> [Input for this task]
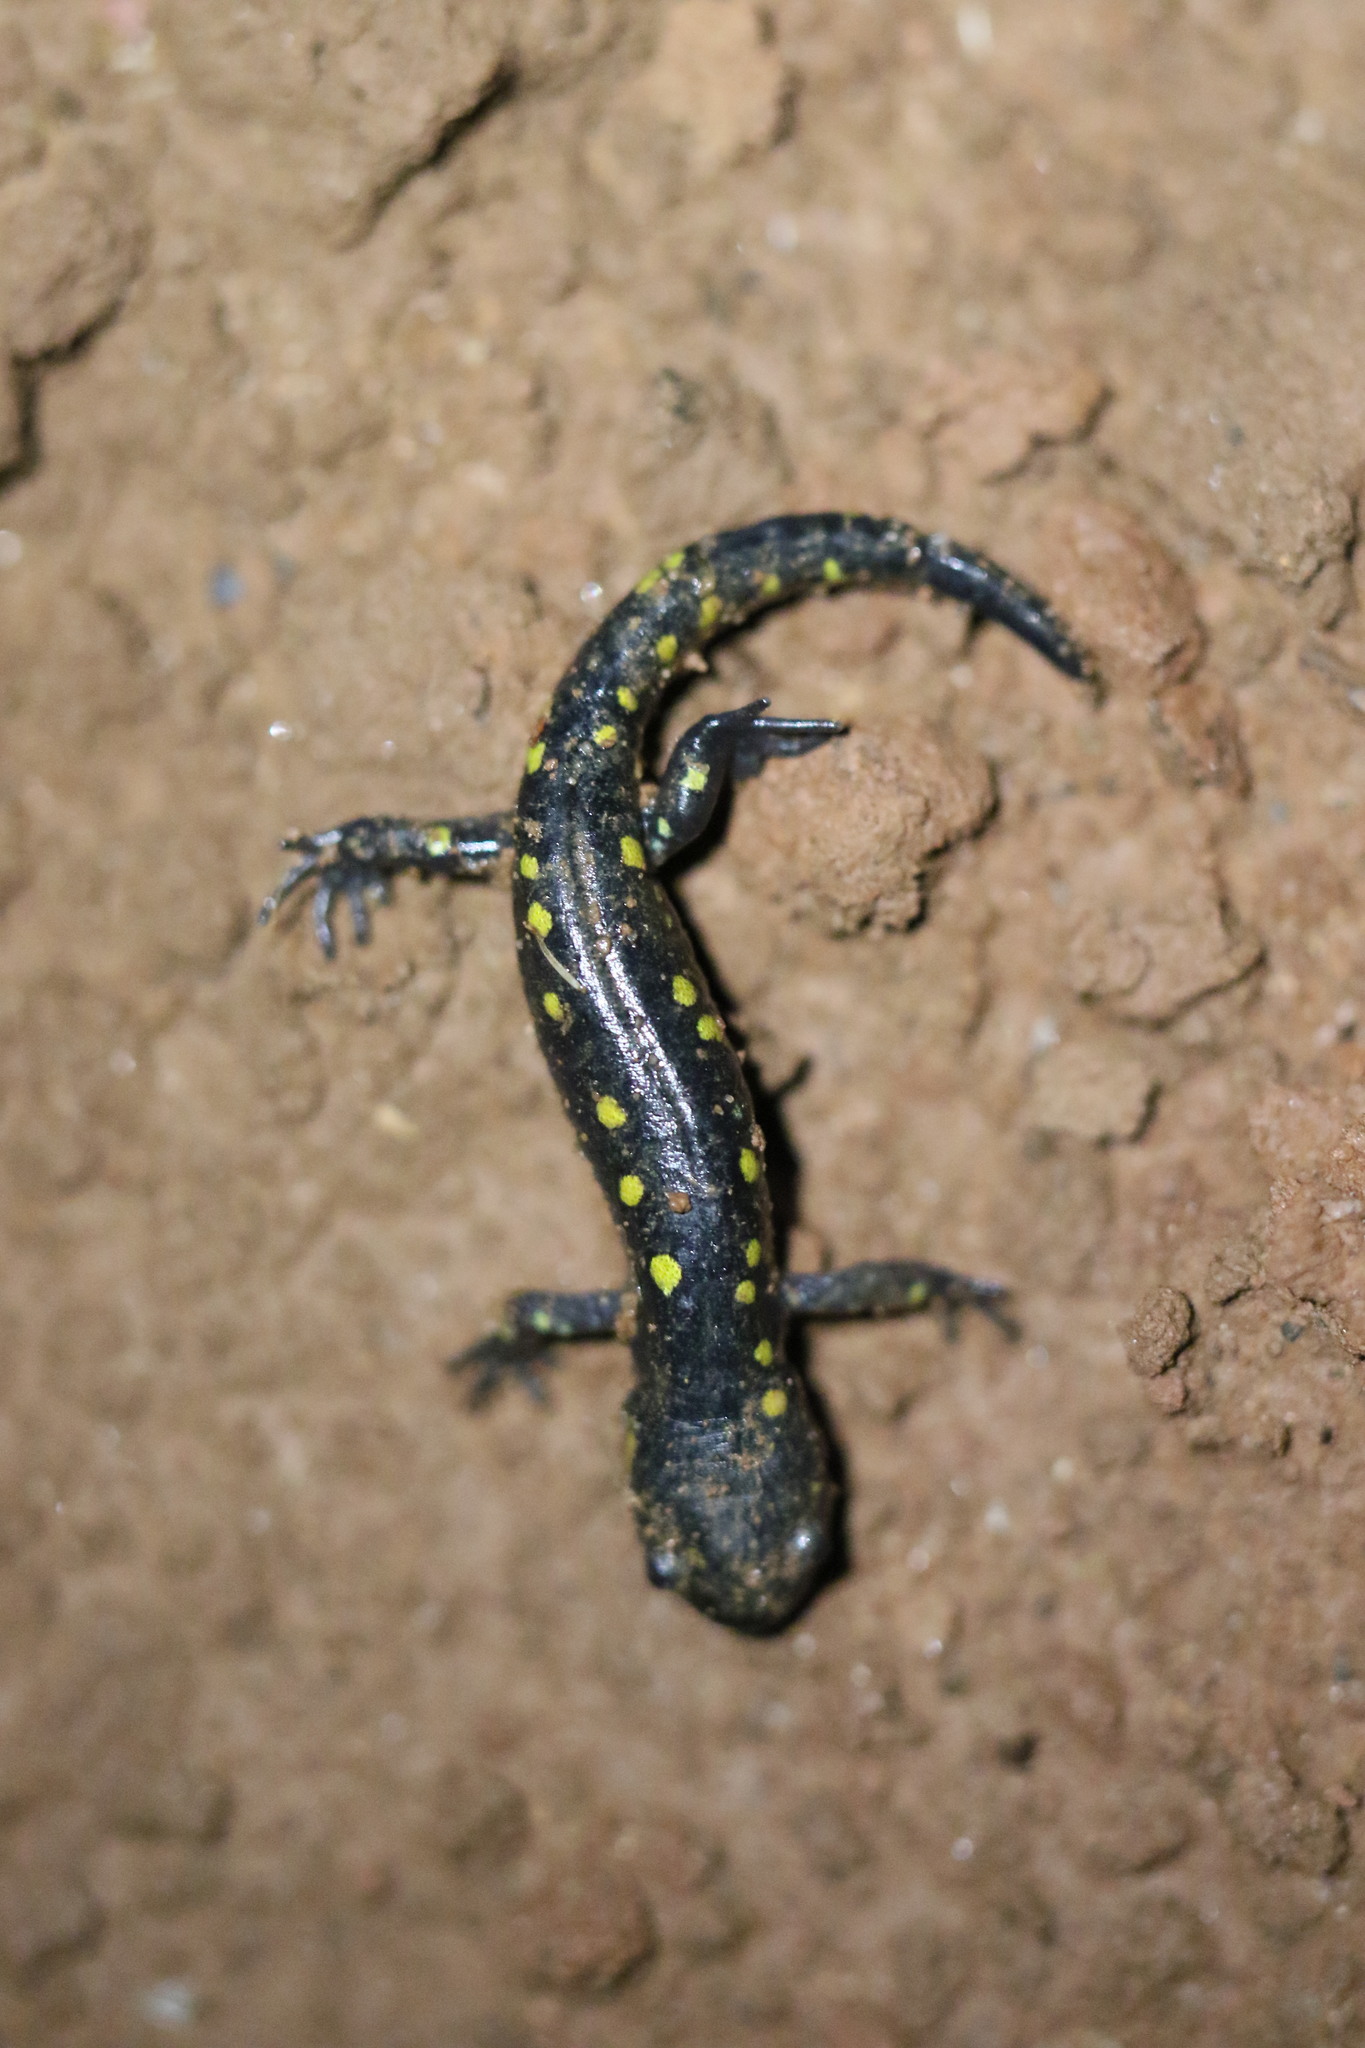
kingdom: Animalia
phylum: Chordata
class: Amphibia
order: Caudata
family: Ambystomatidae
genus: Ambystoma
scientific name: Ambystoma maculatum
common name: Spotted salamander
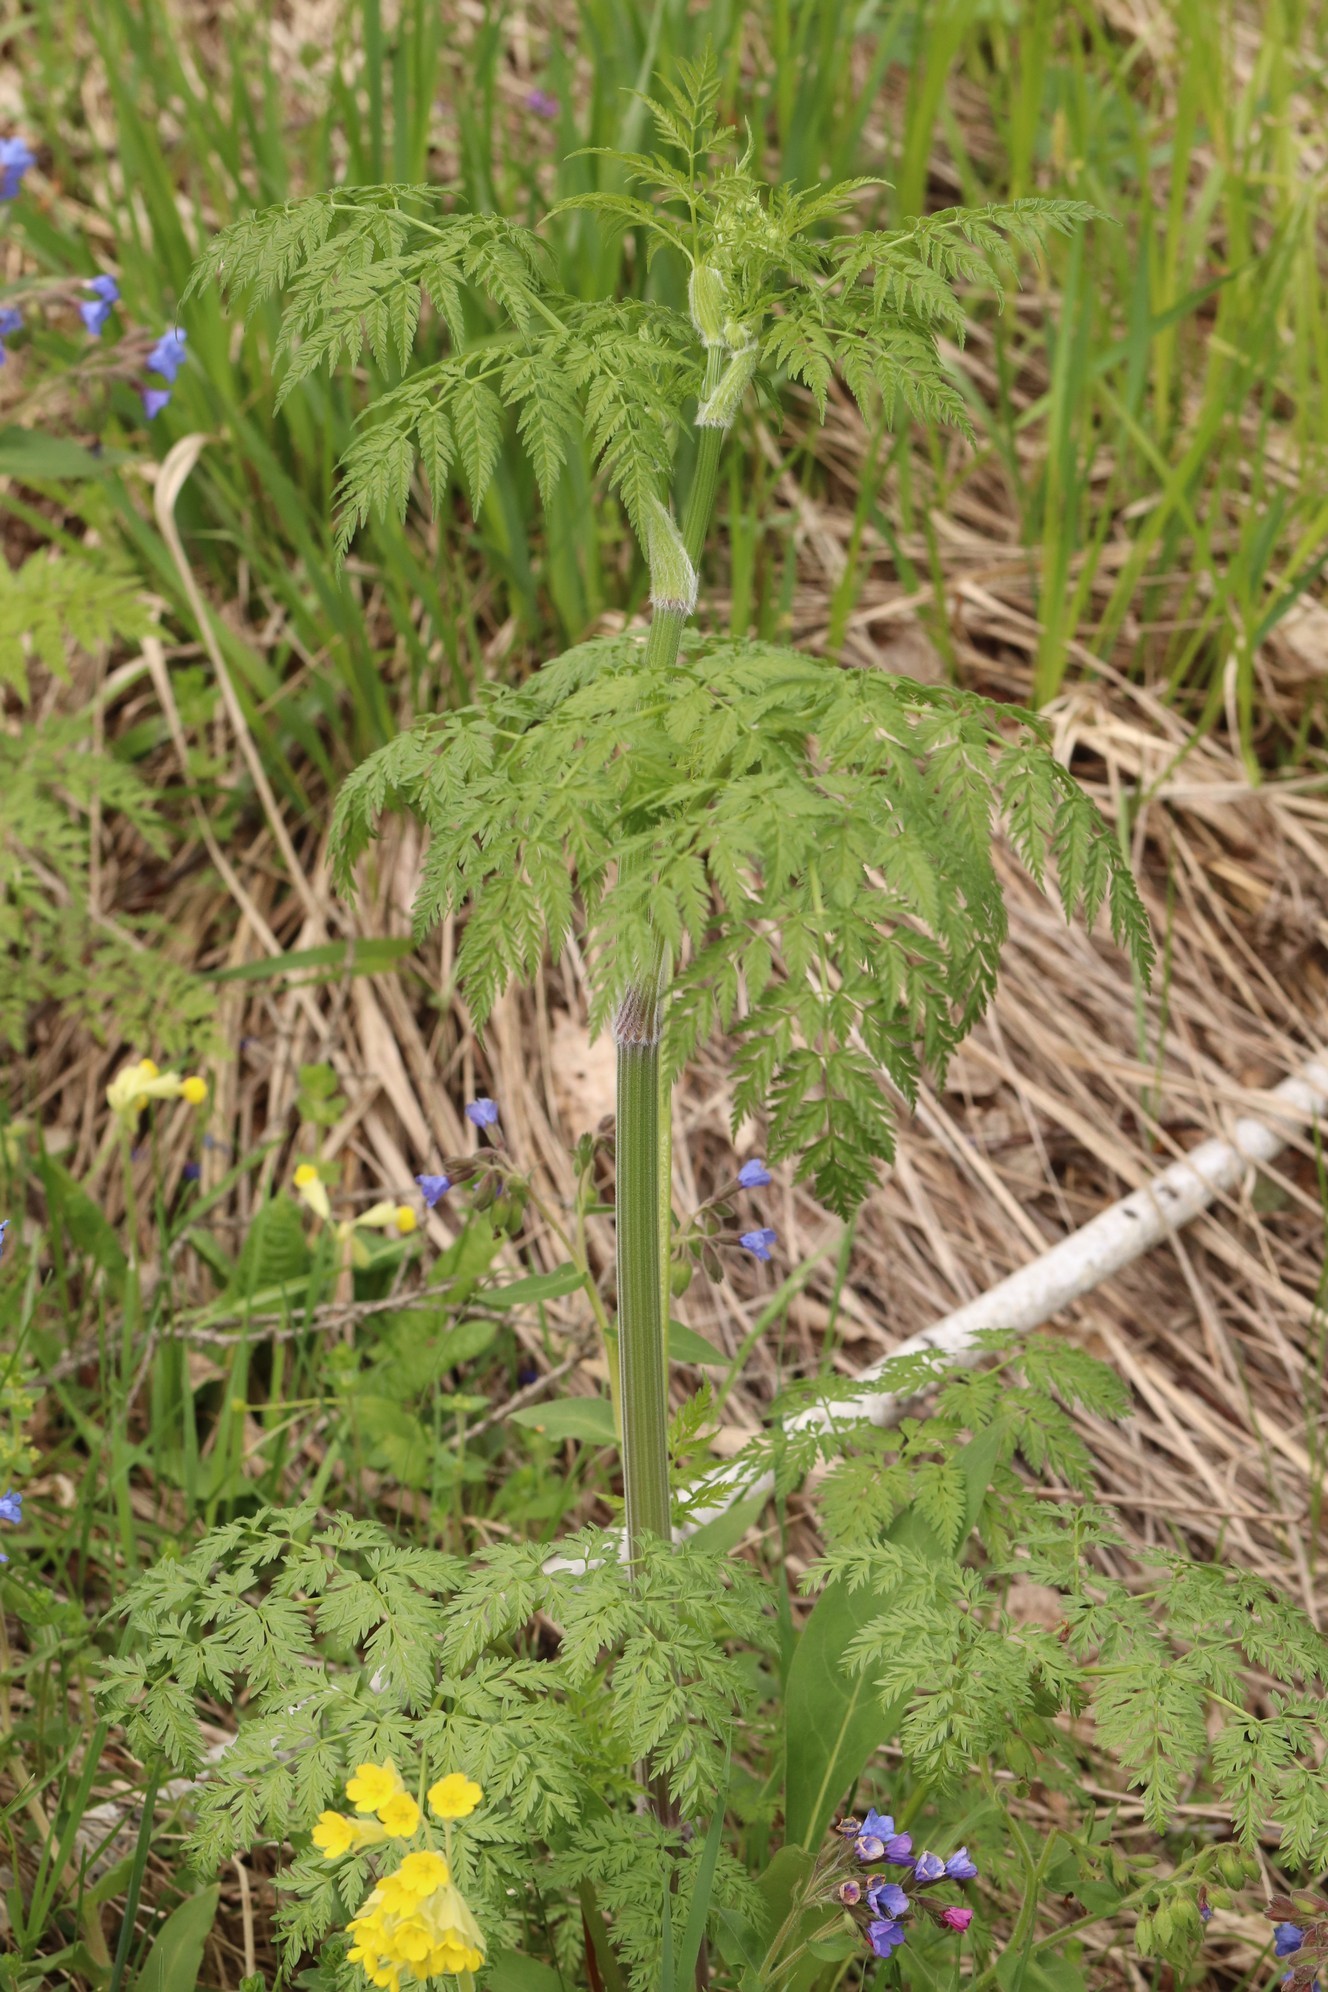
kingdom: Plantae
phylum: Tracheophyta
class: Magnoliopsida
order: Apiales
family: Apiaceae
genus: Anthriscus
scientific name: Anthriscus sylvestris
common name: Cow parsley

> [What is needed]
Rewrite every row above without the pictures, replacing "common name" with "vernacular name" and leaving everything else unchanged.

> [Final result]
kingdom: Animalia
phylum: Chordata
class: Amphibia
order: Caudata
family: Ambystomatidae
genus: Ambystoma
scientific name: Ambystoma maculatum
vernacular name: Spotted salamander
kingdom: Plantae
phylum: Tracheophyta
class: Magnoliopsida
order: Apiales
family: Apiaceae
genus: Anthriscus
scientific name: Anthriscus sylvestris
vernacular name: Cow parsley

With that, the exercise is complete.